How about writing down a unit-test for this, maybe with a foreach around ?
Also, this could serve as a basis for the lifecycle explanation...

paul


Le 28 juin 05, à 02:23, Hans Gilde a écrit :
Paul, I believe that you are correct, which is why I'm worried. I went
through various scenarios with the caching patch and thought that there
would be absolutely no change whatsoever to the functionality. This is why I
was a little freaked out when Brett reported the difference in Maven.
Honestly, I still can't see how the current code would produce behavior that is any different from the old code. For example, let's say that we have this
snippet:

<a attr1="${v}" attr2="foo">
        <b attr3="bar" />
</a>

Let's say that the Tags bound to a and b extend TagSupport. In this case, they should have all their attribute setters called each time they are run.
I can't find the case where, for instance, on the second run, the tag a
would somehow not have both setters called.

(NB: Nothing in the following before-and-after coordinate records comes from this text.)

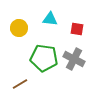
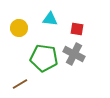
gray cross: moved 5 px up
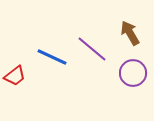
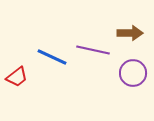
brown arrow: rotated 120 degrees clockwise
purple line: moved 1 px right, 1 px down; rotated 28 degrees counterclockwise
red trapezoid: moved 2 px right, 1 px down
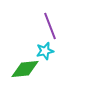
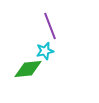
green diamond: moved 3 px right
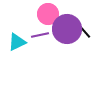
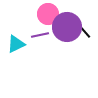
purple circle: moved 2 px up
cyan triangle: moved 1 px left, 2 px down
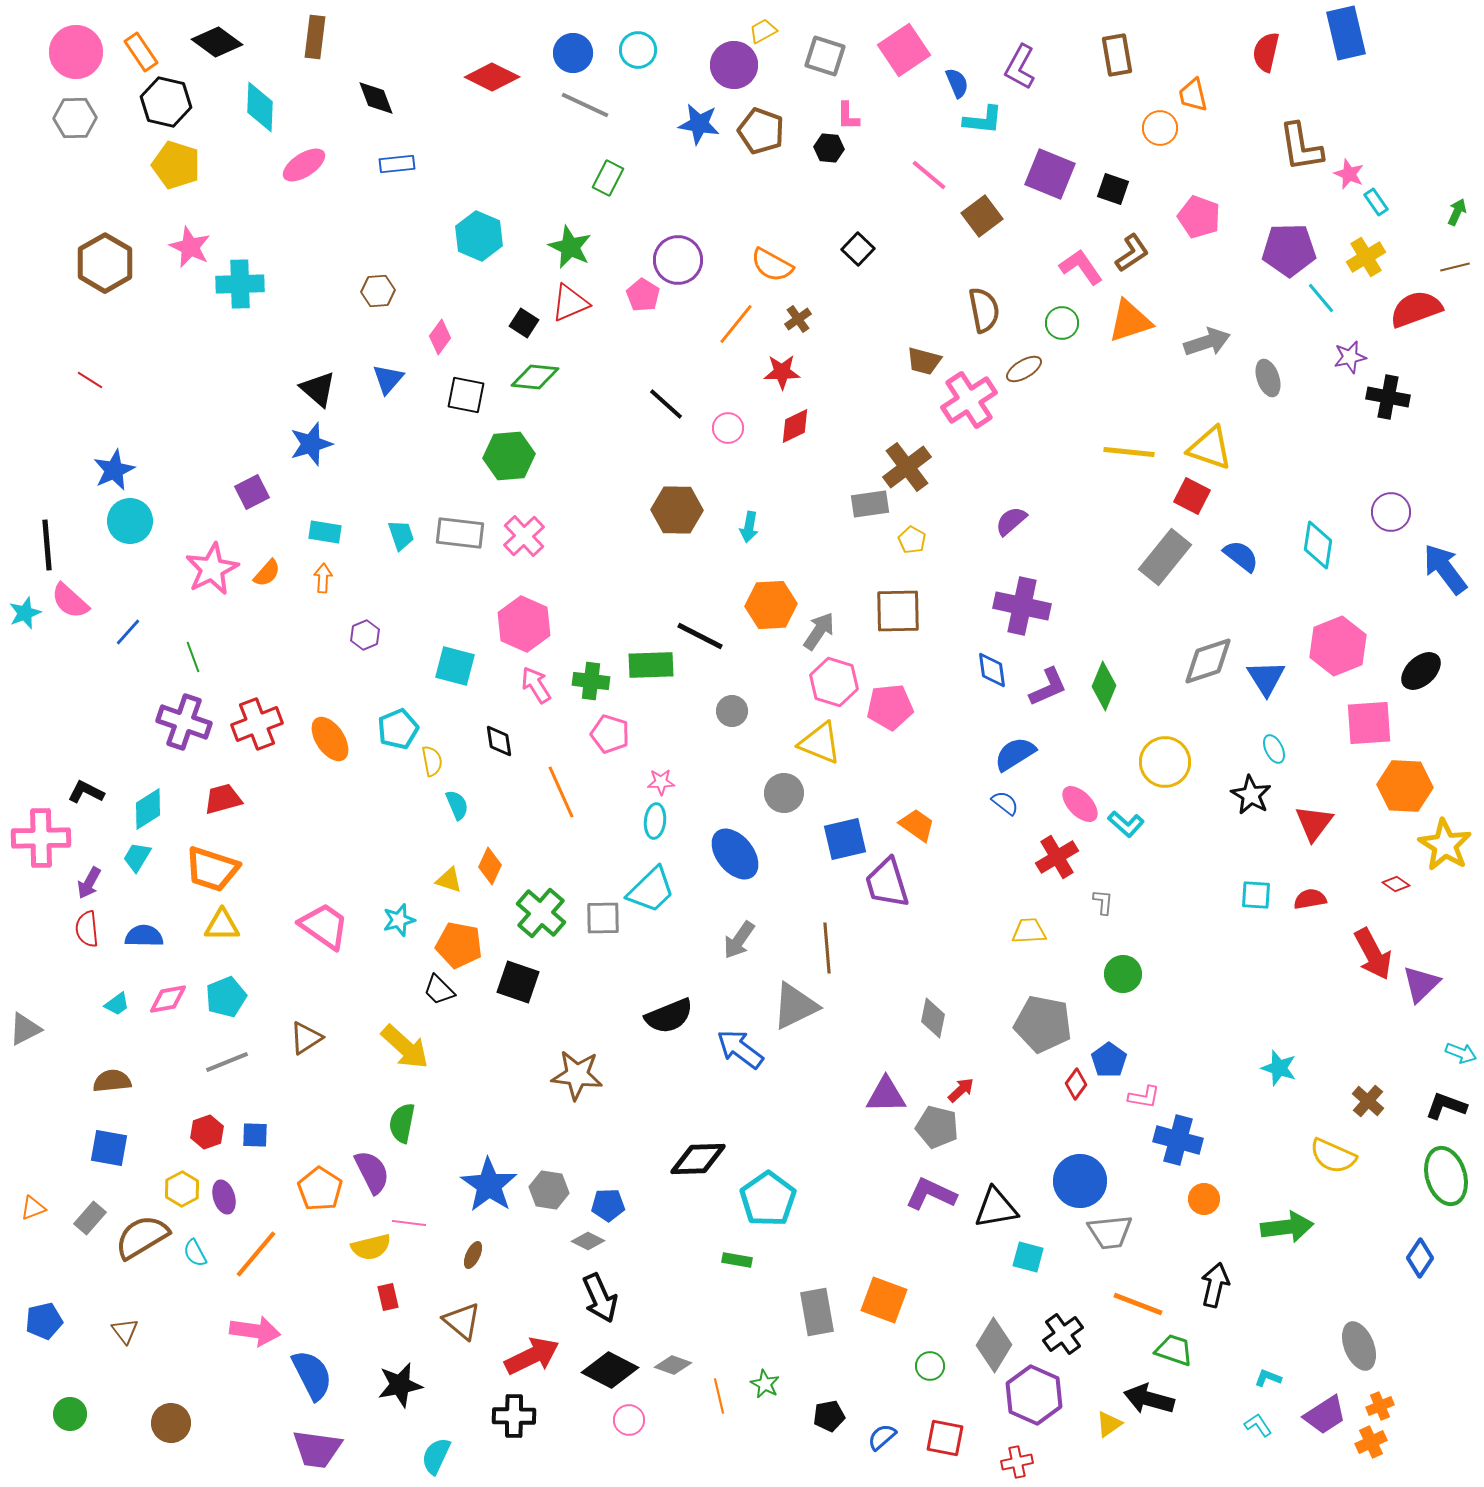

-----Original Message-----
From: Paul Libbrecht [mailto:[EMAIL PROTECTED]
Sent: Monday, June 27, 2005 4:32 AM
To: Jakarta Commons Developers List
Subject: Re: [jelly] SOLVED: Maven issue with Hans memory leak patch

Kristofer,

I understand it's quite an issue to be surprised of caching now... but
before committing anything, I'd like to write down a kind lifecycle of
a tag which would let everyone understand when a tag is created, when
it's set, and when its doTag method is called.

I only spent ten minutes re-reading TagScript and seem to see the
setters are called again at every TagScript's run... but I may have
read too quickly.

paul




Le 24 juin 05, à 16:29, Kristofer Eriksson a écrit :

Just TagSupport

-----Original Message-----
From: Paul Libbrecht [mailto:[EMAIL PROTECTED]
Sent: Freitag, 24. Juni 2005 16:26
To: Jakarta Commons Developers List
Subject: Re: [jelly] SOLVED: Maven issue with Hans memory leak patch

Which tag-class are you subclassing ?

paul


Le 24 juin 05, à 15:33, Kristofer Eriksson a écrit :

Hi Paul,

many thx for the quick answer.

In my case, yes I do expect the setters to be called at every new run.
Setters receiving an expression would solve my problem, or always
specifying all attributes, even "empty" ones (<mylib:mytag attr1="foo"
attr2="" />) but then all scripts (and I have loads) needs to be
modified.

I believe there would be useful though, not only for me but in
general, to have some way to disable caching per tag or (preferably)
some sort of "re-run-setters" method that is called on every run as
you suggested. Either solution would solve my problem.

Regards

/Kristofer Eriksson


-----Original Message-----
From: Paul Libbrecht [mailto:[EMAIL PROTECTED]
Sent: Freitag, 24. Juni 2005 14:14
To: Jakarta Commons Developers List
Subject: Re: [jelly] SOLVED: Maven issue with Hans memory leak patch

Since a bit earlier than the patch, indeed, caching has been activated
by default and caching disablement has been removed. This was needed
at
least by some jelly:define tags, as far as I could tell.

Can you give more details ?
- Do you expect the setters to be called at every new run ?
- Would you have enough if having a method accessible such as
"re-run-setters"?
- Alternatively, would you be happy with overall cache-disablement (at
your own risks) ?
- Finally, did you not find a possibility to have setters receive
expressions which, then, get re-evaluated each time needed ? I would
believe this would be the best practice.

thanks

paul


Le 24 juin 05, à 13:38, Kristofer Eriksson a écrit :
Secondly, to add to the above topic, I see the change in cache
behavior
(since the patch?!?). When calling a Tag a second time attributes not
specified will have values previously set, as mentioned by Brett.

First call: <mylib:mytag attr1="foo" attr2="boo" />
Second call: <mylib:mytag attr1="foo" />

The second time mytag is called, attr2 will still have the value
"boo",
and not null or default value. My question is if this is the desired
behavior, if not, can this be fixed somehow.